**Excerto para ler**:

Vamos ao teatro? 4 peças inspiradas na literatura

Por: Bertrand Livreiros a 2023-05-03 // Coordenação Editorial: Marisa Sousa

Como medir a intensidade de um actor? Perguntava Gonçalo M. Tavares, numa crónica escrita no Jornal de Letras (31 janeiro 2018), acrescentando: “Não há fita métrica nem balança, isso é evidente, um intensitómetro (medidor de intensidade estética) seria excelente mas não existe, já o sabemos - nem sempre os instrumentos científicos acompanham o delírio estético. Intensidade de interpretação do actor: ainda nenhum aparelhómetro, no século XXI, foi capaz de nos esclarecer.” Enquanto o dito aparelhómetro não é inventado, sintamos o teatro à flor da pele, a entrar por todos os poros e a fazer-nos voar. Vamos ao teatro?


1 - “Monólogo de uma mulher chamada Maria com a sua patroa” é o título roubado clandestinamente a um texto do livro Novas Cartas Portuguesas, e que dá o mote para este espetáculo levado ao palco por Sara Barros Leitão. Parte da criação do primeiro Sindicato do Serviço Doméstico em Portugal, em 1974, para contar a história, ainda pouco conhecida, ainda pouco contada, ainda pouco reconhecida, ainda pouco valorizada, do trabalho das mulheres, do seu poder de organização, reivindicação e mudança. Esta é a história do trabalho invisível que põe o mundo a mexer. É a história das mulheres que limpam o mundo, das mulheres que cuidam do mundo, das mulheres que produzem, educam e preparam a força de trabalho.

**Exercícios**:
1: Responda a estas perguntas sobre o texto sobre teatro e literatura:
(a) Em que jornal foi publicada a crónica de Gonçalo M. Tavares citada?
(b) De que livro foi retirado o título do espetáculo de Sara Barros Leitão?
(c) Em que ano foi criado o primeiro Sindicato do Serviço Doméstico em Portugal?
2: Diga se cada afirmação está de acordo com o texto sobre teatro e literatura:
(a) O intensitómetro já foi inventado.
(b) O espetáculo foi levado ao palco por Sara Barros Leitão.
(c) A coordenação editorial é de Gonçalo M. Tavares.
3: Escreva a continuação do texto sobre teatro e literatura a partir da última frase.

**Material fornecido**:
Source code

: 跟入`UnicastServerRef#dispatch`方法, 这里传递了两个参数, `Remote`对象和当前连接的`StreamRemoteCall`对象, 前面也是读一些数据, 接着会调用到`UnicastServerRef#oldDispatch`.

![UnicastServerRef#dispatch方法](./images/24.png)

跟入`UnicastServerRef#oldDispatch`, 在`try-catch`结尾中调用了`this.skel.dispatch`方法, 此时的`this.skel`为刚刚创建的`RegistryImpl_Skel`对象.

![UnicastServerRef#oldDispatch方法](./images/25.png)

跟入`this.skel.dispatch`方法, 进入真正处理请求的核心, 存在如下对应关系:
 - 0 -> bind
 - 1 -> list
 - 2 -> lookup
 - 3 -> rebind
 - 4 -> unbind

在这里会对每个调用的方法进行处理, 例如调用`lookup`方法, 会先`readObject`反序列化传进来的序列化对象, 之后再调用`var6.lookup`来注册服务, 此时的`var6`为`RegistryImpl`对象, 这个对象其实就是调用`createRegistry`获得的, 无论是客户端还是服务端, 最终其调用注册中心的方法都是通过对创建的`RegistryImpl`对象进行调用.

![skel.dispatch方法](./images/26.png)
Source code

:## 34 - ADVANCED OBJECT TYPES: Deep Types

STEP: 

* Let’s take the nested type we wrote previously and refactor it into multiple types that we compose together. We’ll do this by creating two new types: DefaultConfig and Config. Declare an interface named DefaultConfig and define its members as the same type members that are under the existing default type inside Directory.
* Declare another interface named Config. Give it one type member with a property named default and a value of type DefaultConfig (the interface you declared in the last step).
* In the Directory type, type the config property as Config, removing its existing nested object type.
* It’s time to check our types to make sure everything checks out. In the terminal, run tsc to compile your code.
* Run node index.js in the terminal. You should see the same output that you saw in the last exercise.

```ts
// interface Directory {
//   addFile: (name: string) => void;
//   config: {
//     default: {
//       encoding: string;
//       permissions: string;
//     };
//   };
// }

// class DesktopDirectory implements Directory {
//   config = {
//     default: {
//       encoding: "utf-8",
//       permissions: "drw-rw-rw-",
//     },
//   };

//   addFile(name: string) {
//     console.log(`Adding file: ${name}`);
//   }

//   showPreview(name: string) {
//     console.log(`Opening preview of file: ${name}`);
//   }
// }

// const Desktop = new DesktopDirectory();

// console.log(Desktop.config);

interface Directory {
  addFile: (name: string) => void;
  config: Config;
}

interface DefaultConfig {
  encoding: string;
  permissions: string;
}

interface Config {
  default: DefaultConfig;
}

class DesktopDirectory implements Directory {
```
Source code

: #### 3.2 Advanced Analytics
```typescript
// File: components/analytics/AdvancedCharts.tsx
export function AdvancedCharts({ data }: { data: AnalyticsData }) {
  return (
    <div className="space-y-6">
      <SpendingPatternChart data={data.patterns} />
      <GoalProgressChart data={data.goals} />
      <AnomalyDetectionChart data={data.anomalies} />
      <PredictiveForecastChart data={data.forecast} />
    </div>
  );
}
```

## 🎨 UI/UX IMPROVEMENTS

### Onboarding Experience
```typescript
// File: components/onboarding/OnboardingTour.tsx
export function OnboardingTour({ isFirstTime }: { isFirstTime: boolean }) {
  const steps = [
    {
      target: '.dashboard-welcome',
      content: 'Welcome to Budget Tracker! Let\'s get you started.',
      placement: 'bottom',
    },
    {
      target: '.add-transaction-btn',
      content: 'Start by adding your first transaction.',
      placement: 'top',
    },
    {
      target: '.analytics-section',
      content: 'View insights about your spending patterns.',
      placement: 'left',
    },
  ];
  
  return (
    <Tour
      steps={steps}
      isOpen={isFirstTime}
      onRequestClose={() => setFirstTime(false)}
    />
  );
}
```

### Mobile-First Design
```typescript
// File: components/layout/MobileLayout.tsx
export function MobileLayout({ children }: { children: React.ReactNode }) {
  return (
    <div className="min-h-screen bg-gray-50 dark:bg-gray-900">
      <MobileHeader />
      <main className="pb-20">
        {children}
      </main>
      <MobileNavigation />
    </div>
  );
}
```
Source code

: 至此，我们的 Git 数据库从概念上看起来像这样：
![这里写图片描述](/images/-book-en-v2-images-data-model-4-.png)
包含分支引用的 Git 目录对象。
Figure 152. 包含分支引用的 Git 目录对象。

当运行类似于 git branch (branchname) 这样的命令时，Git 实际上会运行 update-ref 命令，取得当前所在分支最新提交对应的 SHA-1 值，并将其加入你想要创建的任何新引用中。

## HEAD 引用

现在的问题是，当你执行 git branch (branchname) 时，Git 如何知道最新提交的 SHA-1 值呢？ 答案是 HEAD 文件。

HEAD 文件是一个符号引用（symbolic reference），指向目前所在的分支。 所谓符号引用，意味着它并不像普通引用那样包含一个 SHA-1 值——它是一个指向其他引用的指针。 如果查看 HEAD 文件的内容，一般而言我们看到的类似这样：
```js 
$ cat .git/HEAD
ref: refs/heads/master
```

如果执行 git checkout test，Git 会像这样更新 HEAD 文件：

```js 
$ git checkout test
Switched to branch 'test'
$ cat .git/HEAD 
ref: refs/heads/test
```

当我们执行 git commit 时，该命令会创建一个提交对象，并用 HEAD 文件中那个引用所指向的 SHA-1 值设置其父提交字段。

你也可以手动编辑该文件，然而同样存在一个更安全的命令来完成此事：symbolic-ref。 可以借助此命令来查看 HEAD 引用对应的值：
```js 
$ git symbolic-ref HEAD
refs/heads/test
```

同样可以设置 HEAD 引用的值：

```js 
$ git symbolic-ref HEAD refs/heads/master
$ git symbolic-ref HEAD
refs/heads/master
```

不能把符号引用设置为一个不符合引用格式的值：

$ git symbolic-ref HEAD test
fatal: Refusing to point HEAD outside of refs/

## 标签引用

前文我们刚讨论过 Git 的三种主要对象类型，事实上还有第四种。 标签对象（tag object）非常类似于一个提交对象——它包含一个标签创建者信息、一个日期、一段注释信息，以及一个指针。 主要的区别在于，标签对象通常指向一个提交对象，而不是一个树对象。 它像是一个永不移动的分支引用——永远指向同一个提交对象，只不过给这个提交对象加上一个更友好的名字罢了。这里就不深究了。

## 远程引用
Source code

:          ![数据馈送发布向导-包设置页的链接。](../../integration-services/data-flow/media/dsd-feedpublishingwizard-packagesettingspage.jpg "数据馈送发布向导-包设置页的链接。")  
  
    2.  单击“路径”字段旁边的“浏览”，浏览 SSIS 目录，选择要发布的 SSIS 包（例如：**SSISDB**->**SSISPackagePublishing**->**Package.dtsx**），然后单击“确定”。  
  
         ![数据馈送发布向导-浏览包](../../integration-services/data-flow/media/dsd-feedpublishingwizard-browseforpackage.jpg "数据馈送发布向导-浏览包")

**Respostas**:
1:
(a) No Jornal de Letras (31 janeiro 2018).
(b) Do livro Novas Cartas Portuguesas.
(c) Em 1974.

2:
(a) Não: "um intensitómetro (medidor de intensidade estética) seria excelente mas não existe"
(b) Sim: "levado ao palco por Sara Barros Leitão"
(c) Não: "Coordenação Editorial: Marisa Sousa"

3:
2 - Eugene O’Neill compôs esta “peça de antigas penas, escrita a lágrimas e sangue” entre 1939 e 1941, mas a autobiográfica Longa Jornada Para a Noite só seria publicada e representada postumamente, em 1956, a pedido do autor. É como se ele fizesse suas as palavras de Jamie, um dos quatro membros da família Tyronne: “Não consigo esquecer o passado. Esse é que é o inferno.” O crítico Harold Bloom notou que “nenhum dramaturgo americano igualou O’Neill na descrição das tormentosas realidades que afligem a vida familiar no mundo ocidental”. Para companheiros de estrada desta Longa Jornada, o Ensemble convocou um conjunto de nomes indissociáveis da nossa identidade artística. Da tradutora Luísa Costa Gomes ao encenador Ricardo Pais, da atriz Emília Silvestre aos atores João Reis e Pedro Almendra. Um ensemble capaz de conferir espessura a estas criaturas a um tempo vulneráveis e implacáveis, sarcásticas e melancólicas, gagas e eloquentes. “Gaguejar é a eloquência nativa da nossa gente, o povo do nevoeiro.”


3 - O general recebe a visita de Kónrad, seu amigo de infância, quarenta e um anos depois da fuga deste, impulsionado por uma necessidade vital de verdade. Confronto final para, enfim, conhecer o que se terá passado na realidade entre Kónrad e Krisztina, sua mulher, um fantasma que, ainda agora, paira entre os amigos. Amor e amizade, ciúme e traição, vingança e relações impossíveis: confissões apenas sugeridas. Parábola sobre o tempo que passa e o que a memória retém. Uma verdade, várias realidades. Nini, a terceira personagem é a memória do espaço onde se desenrola a tragédia. Tudo viu, tudo sabe, ganhou a distanciação que traz o tempo e permite a tolerância e a aceitação. Este é o projeto teatral que o TrêsMaisUm leva agora à cena a partir de As Velas Ardem Até ao Fim, romance célebre de Sándor Márai, o maior escritor húngaro do nosso tempo.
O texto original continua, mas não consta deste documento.